EXTRACT:
Finally, we need a way to easily run simulations. I’ll first create a class called KVEnvelope that lets me set the distribution parameters, intensity, etc.

import copy
from typing import Iterable
from typing import Self

import numpy as np
import scipy.optimize

from orbit.core.bunch import Bunch
from orbit.bunch_generators import KVDist2D
from orbit.bunch_generators import TwissContainer
from orbit.teapot import TEAPOT_MATRIX_Lattice
from orbit.utils import consts


class KVEnvelope:
    def __init__(
        self,
        eps_x: float,
        eps_y: float,
        mass: float,
        kin_energy: float,
        length: float,
        intensity: int,
    ) -> None:
        self.eps_x = eps_x
        self.eps_y = eps_y
        self.mass = mass
        self.kin_energy = kin_energy

        self.length = length
        self.line_density = None
        self.perveance = None
        self.set_intensity(intensity)

        cx = 2.0 * np.sqrt(self.eps_x * 4.0)
        cy = 2.0 * np.sqrt(self.eps_y * 4.0)
        self.params = [cx, 0.0, cy, 0.0]

    def set_intensity(self, intensity: int) -> None:
        self.intensity = intensity
        self.line_density = intensity / self.length
        self.perveance = get_perveance(self.mass, self.kin_energy, self.line_density)

    def set_length(self, length: float) -> None:
        self.length = length
        self.set_intensity(self.intensity)

    def set_params(self, params: np.ndarray) -> None:
        self.params = np.copy(params)

    def copy(self) -> Self:
        return copy.deepcopy(self)

    def cov(self) -> np.ndarray:
        """Return covariance matrix."""
        (cx, cxp, cy, cyp) = self.params
        cov_matrix = np.zeros((4, 4))
        cov_matrix[0, 0] = 0.25 * cx**2
        cov_matrix[2, 2] = 0.25 * cy**2
        cov_matrix[1, 1] = 0.25 * cxp**2 + 4.0 * (self.eps_x / cx) ** 2
        cov_matrix[3, 3] = 0.25 * cyp**2 + 4.0 * (self.eps_y / cy) ** 2
        cov_matrix[0, 1] = cov_matrix[1, 0] = 0.25 * cx * cxp
        cov_matrix[2, 3] = cov_matrix[3, 2] = 0.25 * cy * cyp
        return cov_matrix

    def set_cov(self, cov_matrix: np.ndarray) -> None:
        """Set covariance matrix."""
        self.eps_x = np.sqrt(np.linalg.det(cov_matrix[0:2, 0:2]))
        self.eps_y = np.sqrt(np.linalg.det(cov_matrix[2:4, 2:4]))
        cx = np.sqrt(4.0 * cov_matrix[0, 0])
        cy = np.sqrt(4.0 * cov_matrix[2, 2])
        cxp = 2.0 * cov_matrix[0, 1] / np.sqrt(cov_matrix[0, 0])
        cyp = 2.0 * cov_matrix[2, 3] / np.sqrt(cov_matrix[2, 2])
        params = np.array([cx, cxp, cy, cyp])
        self.set_params(params)

    def twiss(self) -> dict[str, float]:
        """Return (alpha_x, beta_x, alpha_y, beta_y)."""
        cov_matrix = self.cov()
        emittance_x = np.sqrt(np.linalg.det(cov_matrix[0:2, 0:2]))

GIVEN DATA:

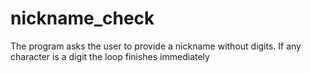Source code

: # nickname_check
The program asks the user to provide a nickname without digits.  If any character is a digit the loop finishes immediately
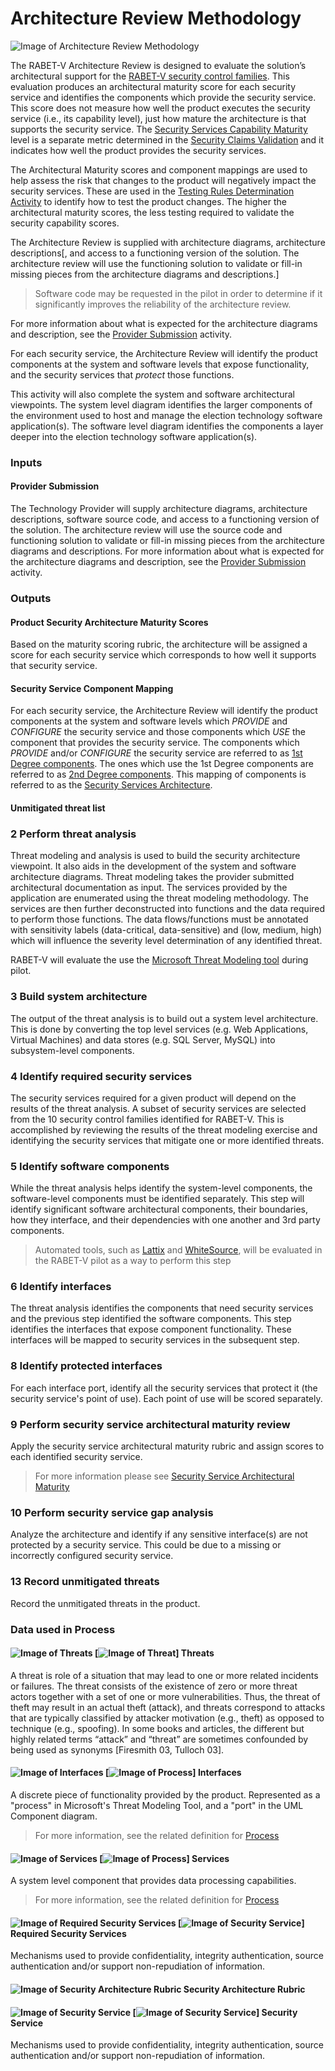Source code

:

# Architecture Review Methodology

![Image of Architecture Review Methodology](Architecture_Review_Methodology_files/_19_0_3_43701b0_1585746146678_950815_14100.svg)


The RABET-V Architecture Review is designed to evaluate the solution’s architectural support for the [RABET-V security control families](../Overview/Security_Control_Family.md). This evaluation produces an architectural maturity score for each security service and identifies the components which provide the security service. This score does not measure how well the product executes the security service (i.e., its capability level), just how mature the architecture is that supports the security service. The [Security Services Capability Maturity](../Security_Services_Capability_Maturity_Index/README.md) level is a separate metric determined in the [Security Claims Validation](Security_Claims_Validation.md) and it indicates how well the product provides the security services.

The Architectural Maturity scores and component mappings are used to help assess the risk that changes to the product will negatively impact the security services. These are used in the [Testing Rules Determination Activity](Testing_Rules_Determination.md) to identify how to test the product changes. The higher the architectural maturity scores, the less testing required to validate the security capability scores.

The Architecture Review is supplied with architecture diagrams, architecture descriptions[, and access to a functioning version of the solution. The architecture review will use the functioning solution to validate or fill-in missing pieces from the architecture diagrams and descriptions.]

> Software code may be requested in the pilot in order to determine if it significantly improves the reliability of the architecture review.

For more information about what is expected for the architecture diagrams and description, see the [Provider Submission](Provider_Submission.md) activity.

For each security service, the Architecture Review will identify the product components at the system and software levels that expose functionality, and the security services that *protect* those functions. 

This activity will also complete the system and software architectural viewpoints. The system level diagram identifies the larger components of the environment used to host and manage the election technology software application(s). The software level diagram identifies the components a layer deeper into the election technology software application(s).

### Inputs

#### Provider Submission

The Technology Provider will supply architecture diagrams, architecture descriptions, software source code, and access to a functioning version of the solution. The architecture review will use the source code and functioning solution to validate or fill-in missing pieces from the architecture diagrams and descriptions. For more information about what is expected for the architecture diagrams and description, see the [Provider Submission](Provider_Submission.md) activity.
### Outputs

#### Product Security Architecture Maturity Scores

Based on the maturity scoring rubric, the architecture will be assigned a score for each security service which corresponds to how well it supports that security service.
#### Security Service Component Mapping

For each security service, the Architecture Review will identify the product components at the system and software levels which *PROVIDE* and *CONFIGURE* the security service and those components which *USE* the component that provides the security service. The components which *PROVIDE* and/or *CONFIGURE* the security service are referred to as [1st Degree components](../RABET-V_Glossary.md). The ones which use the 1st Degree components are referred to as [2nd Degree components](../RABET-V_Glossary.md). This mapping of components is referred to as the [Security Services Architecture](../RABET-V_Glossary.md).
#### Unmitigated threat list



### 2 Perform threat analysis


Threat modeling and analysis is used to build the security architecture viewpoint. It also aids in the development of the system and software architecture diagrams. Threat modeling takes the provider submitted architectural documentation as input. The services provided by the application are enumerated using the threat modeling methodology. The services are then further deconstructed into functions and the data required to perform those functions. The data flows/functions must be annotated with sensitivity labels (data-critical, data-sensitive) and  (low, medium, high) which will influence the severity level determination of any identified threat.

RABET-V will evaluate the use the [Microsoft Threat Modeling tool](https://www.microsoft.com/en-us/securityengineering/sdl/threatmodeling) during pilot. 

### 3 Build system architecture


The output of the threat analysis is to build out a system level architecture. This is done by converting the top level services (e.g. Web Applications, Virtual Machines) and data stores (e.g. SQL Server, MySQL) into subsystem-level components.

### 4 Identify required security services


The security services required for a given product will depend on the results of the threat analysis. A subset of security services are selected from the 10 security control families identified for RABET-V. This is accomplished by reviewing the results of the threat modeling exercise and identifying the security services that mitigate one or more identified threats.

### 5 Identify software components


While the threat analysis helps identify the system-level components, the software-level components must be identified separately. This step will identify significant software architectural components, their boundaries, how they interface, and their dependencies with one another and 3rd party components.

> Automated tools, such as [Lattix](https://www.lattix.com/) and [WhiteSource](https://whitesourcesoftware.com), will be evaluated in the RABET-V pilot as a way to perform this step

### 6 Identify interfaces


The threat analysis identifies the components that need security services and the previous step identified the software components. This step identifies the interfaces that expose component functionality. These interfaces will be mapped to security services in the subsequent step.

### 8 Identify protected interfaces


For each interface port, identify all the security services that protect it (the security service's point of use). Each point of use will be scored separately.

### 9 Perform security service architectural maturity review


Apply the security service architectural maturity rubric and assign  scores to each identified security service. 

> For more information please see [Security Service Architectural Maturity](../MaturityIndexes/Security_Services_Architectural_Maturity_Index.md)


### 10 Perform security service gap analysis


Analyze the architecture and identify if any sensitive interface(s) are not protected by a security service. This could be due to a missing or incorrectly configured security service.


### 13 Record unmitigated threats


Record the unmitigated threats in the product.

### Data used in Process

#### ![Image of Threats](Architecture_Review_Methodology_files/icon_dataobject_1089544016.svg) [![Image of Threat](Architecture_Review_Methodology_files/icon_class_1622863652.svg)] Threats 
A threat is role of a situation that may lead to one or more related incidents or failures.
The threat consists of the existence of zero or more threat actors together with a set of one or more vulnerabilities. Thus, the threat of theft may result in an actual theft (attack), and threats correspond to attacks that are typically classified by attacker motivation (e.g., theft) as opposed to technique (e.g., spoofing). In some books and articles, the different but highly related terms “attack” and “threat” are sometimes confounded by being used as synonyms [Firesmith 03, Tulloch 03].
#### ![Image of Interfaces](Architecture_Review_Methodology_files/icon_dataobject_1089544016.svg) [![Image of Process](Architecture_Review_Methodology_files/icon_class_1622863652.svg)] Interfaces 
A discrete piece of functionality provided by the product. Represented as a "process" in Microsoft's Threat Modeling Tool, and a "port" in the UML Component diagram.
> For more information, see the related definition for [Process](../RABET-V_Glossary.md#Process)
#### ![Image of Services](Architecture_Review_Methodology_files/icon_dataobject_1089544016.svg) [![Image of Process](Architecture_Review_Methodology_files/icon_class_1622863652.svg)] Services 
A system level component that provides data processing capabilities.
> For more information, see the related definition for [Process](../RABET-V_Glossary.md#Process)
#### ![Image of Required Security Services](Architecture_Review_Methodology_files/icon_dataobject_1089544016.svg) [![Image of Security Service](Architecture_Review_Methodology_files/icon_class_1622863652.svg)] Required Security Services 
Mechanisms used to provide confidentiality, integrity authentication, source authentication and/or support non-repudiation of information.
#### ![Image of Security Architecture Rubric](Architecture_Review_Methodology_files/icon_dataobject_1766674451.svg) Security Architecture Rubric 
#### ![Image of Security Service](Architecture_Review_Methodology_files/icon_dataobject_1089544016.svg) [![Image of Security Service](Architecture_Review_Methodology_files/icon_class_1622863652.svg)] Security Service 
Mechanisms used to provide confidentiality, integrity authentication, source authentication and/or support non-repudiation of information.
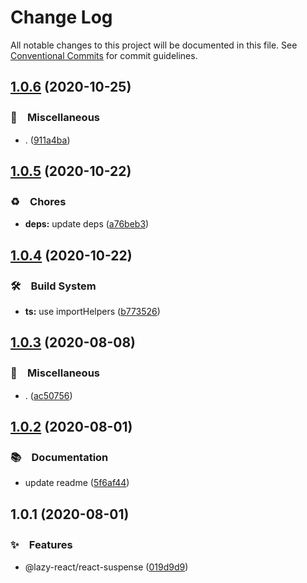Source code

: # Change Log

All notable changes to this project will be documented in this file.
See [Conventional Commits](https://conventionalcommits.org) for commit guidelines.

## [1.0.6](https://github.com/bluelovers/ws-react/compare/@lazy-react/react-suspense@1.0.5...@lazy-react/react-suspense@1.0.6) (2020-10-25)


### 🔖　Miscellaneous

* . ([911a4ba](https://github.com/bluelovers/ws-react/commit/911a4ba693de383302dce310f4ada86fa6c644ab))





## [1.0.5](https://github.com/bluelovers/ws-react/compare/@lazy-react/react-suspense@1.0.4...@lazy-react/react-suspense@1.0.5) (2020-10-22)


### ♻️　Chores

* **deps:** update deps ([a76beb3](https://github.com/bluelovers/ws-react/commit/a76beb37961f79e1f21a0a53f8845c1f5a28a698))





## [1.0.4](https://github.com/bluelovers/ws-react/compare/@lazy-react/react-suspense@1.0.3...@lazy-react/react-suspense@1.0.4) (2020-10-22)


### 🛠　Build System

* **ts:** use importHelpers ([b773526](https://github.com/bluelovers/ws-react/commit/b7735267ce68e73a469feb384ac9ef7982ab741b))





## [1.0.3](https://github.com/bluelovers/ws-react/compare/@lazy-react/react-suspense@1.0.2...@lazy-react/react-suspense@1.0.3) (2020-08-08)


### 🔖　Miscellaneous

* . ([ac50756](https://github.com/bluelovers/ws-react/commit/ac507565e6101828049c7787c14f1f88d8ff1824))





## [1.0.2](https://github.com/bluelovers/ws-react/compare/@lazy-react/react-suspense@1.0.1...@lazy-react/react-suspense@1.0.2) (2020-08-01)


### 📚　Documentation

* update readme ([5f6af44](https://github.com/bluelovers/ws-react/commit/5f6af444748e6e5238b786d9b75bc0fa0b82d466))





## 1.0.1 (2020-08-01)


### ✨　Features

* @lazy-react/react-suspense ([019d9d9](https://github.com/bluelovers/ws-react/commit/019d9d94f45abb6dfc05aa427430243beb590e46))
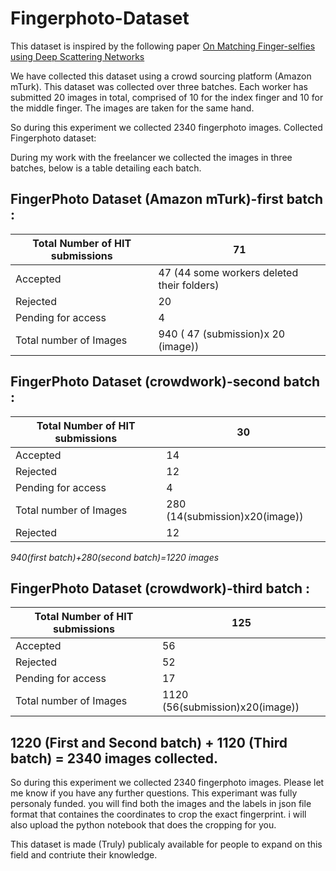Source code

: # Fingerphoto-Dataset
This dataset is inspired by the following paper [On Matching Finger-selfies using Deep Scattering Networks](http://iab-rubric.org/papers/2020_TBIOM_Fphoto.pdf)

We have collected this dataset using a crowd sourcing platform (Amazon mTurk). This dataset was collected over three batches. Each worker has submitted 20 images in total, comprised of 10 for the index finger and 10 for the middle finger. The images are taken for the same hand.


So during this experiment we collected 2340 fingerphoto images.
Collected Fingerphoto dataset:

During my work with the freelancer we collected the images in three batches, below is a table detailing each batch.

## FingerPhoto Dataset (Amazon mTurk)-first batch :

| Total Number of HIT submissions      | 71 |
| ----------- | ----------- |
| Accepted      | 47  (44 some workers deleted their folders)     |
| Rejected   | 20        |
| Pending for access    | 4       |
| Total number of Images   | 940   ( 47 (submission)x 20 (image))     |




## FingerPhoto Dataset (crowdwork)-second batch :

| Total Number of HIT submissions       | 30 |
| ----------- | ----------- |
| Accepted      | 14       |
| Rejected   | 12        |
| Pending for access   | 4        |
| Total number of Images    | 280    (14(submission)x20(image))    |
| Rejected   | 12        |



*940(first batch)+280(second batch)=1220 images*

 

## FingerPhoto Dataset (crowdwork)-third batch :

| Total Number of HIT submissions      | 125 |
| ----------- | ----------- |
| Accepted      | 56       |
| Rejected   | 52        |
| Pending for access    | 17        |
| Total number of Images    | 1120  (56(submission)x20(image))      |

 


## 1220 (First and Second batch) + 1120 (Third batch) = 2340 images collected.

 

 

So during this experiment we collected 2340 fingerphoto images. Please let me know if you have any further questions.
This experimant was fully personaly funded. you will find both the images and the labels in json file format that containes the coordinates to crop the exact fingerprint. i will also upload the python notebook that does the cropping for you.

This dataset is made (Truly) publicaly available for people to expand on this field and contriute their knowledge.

ASSIGNMENT: Reproduce the portion of the KVEnvelope code that starts with the words containing "self.set_params(params)" and finishes with "emittance_x = np.sqrt(np.linalg.det(cov_matrix[0:2, 0:2]))", keeping every character unchanged.

SOLVED PROBLEM:
self.set_params(params)

    def twiss(self) -> dict[str, float]:
        """Return (alpha_x, beta_x, alpha_y, beta_y)."""
        cov_matrix = self.cov()
        emittance_x = np.sqrt(np.linalg.det(cov_matrix[0:2, 0:2]))